(Data under study)
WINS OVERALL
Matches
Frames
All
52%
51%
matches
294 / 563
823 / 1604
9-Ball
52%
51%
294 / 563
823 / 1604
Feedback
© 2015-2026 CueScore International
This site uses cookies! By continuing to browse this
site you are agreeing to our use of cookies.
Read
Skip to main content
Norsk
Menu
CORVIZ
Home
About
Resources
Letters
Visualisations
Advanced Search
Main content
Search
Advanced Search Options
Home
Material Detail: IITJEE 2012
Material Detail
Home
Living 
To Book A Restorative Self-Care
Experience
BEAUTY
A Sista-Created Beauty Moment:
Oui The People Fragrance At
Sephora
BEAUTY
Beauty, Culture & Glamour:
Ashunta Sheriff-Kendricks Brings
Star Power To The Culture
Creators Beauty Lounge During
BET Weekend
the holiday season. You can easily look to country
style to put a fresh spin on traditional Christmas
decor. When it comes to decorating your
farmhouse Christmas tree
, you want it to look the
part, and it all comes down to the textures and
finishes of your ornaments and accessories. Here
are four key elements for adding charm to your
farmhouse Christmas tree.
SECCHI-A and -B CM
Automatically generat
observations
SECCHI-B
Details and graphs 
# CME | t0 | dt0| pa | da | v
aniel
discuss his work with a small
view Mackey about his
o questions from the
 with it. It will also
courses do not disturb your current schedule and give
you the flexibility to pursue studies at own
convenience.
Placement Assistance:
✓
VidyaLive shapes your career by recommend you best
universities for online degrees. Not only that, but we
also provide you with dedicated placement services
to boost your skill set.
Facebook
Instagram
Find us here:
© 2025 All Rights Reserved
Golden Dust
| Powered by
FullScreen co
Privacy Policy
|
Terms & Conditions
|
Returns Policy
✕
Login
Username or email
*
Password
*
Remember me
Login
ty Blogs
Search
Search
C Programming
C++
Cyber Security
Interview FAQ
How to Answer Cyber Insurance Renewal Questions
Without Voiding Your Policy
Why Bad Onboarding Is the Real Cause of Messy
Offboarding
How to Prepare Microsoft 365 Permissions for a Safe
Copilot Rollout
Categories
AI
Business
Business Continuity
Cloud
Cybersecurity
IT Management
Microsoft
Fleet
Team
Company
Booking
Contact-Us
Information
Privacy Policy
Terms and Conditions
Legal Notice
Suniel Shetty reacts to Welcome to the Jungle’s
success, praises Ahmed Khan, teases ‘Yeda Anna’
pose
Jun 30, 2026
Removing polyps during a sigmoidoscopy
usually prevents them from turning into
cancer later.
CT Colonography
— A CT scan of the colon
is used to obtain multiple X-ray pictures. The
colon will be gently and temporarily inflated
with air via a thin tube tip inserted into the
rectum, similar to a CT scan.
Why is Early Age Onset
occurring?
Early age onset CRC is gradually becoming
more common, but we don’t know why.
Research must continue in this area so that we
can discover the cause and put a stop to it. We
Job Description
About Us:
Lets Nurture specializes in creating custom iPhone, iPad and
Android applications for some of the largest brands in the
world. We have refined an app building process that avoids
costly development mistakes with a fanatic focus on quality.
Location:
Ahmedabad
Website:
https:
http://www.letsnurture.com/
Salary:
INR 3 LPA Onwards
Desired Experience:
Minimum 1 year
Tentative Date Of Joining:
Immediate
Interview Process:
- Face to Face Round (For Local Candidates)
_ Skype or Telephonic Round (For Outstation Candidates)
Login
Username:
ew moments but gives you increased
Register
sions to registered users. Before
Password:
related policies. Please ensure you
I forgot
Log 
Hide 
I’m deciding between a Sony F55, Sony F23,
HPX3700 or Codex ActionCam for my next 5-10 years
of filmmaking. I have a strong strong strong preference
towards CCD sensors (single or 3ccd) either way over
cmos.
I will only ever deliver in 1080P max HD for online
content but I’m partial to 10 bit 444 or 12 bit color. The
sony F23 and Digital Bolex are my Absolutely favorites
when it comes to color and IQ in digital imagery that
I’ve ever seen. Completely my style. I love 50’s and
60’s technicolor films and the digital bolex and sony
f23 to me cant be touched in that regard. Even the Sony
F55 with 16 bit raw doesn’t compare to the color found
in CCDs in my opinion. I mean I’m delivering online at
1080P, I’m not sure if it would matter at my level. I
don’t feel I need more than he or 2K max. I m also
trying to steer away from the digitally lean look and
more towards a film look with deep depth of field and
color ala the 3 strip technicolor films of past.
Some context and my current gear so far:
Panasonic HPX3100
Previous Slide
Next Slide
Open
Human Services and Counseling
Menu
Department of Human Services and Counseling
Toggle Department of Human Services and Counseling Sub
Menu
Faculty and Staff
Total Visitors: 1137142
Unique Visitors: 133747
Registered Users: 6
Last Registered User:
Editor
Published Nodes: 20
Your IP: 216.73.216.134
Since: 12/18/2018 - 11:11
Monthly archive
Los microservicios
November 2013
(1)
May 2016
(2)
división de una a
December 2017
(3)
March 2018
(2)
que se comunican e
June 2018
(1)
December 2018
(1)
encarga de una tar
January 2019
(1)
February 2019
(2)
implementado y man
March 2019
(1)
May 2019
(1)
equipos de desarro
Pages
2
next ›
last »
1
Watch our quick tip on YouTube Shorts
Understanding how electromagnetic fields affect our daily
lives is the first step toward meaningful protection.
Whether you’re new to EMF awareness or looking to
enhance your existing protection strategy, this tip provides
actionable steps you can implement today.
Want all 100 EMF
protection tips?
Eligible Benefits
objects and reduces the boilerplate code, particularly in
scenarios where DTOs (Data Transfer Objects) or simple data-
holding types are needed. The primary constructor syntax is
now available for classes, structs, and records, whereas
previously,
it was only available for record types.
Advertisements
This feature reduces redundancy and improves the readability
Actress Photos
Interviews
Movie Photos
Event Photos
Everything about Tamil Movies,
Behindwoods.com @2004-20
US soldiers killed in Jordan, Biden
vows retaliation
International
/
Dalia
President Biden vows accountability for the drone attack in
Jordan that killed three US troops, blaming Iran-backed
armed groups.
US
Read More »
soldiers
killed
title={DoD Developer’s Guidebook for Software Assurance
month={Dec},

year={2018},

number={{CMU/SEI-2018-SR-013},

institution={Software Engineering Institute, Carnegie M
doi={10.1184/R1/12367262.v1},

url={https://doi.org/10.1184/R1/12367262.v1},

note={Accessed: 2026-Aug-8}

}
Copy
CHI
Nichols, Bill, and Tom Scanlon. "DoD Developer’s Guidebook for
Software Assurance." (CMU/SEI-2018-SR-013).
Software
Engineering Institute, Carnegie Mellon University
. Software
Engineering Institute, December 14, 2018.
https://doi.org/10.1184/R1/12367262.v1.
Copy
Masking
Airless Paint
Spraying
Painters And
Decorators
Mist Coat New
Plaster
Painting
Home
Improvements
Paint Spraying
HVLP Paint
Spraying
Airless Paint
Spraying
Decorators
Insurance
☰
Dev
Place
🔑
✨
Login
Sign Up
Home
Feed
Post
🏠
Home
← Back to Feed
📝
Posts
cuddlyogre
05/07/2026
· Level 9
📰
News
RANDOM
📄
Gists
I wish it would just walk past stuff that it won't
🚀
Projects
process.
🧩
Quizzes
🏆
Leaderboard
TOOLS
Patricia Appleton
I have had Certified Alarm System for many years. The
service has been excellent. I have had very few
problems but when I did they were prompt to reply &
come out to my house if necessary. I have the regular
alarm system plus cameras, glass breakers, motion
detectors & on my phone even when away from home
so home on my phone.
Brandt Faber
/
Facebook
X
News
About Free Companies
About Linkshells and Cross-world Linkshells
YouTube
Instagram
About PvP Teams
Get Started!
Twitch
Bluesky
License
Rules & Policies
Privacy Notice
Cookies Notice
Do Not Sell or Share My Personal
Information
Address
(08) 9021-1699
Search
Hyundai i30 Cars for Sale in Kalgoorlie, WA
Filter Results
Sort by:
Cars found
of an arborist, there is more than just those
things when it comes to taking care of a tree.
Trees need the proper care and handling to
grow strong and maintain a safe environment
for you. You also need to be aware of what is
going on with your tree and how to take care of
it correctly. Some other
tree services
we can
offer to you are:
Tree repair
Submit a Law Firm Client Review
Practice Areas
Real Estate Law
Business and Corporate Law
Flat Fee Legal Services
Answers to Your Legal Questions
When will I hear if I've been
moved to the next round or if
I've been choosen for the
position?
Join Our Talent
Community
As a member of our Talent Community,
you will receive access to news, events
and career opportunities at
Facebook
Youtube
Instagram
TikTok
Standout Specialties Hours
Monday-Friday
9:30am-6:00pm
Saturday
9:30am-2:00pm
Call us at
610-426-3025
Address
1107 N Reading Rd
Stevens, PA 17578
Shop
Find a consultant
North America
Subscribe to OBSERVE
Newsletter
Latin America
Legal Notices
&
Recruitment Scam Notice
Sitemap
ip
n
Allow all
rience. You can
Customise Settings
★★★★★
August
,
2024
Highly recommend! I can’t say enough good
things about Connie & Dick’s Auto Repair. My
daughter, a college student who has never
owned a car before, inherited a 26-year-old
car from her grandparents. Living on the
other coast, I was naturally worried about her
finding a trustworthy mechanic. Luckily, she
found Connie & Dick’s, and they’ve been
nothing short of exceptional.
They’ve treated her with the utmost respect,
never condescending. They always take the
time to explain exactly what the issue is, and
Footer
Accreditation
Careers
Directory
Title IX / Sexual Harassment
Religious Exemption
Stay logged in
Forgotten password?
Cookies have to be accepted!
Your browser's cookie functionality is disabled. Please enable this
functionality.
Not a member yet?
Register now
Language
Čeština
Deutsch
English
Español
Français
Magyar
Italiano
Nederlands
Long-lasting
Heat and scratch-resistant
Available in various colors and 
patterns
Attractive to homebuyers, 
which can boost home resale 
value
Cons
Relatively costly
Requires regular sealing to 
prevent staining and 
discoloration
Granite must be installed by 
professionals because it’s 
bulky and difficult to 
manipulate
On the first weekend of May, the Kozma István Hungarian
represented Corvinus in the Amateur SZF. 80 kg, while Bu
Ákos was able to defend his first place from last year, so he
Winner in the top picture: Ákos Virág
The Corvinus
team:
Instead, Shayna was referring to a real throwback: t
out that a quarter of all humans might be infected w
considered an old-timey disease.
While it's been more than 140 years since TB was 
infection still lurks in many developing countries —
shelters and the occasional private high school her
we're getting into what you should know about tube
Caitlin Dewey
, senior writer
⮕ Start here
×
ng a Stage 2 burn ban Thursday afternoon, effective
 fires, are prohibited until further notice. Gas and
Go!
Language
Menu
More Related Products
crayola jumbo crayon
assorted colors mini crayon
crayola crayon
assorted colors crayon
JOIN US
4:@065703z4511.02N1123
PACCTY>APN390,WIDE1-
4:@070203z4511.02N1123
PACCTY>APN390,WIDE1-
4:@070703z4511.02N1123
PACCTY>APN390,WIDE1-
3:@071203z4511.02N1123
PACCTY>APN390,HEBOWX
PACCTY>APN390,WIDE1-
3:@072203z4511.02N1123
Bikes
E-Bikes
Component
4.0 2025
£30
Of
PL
(End Data under study)
Copy down every line of the material above that includes the string "first".

Written answer >>
lives is the first step toward meaningful protection.
On the first weekend of May, the Kozma István Hungarian
Ákos was able to defend his first place from last year, so he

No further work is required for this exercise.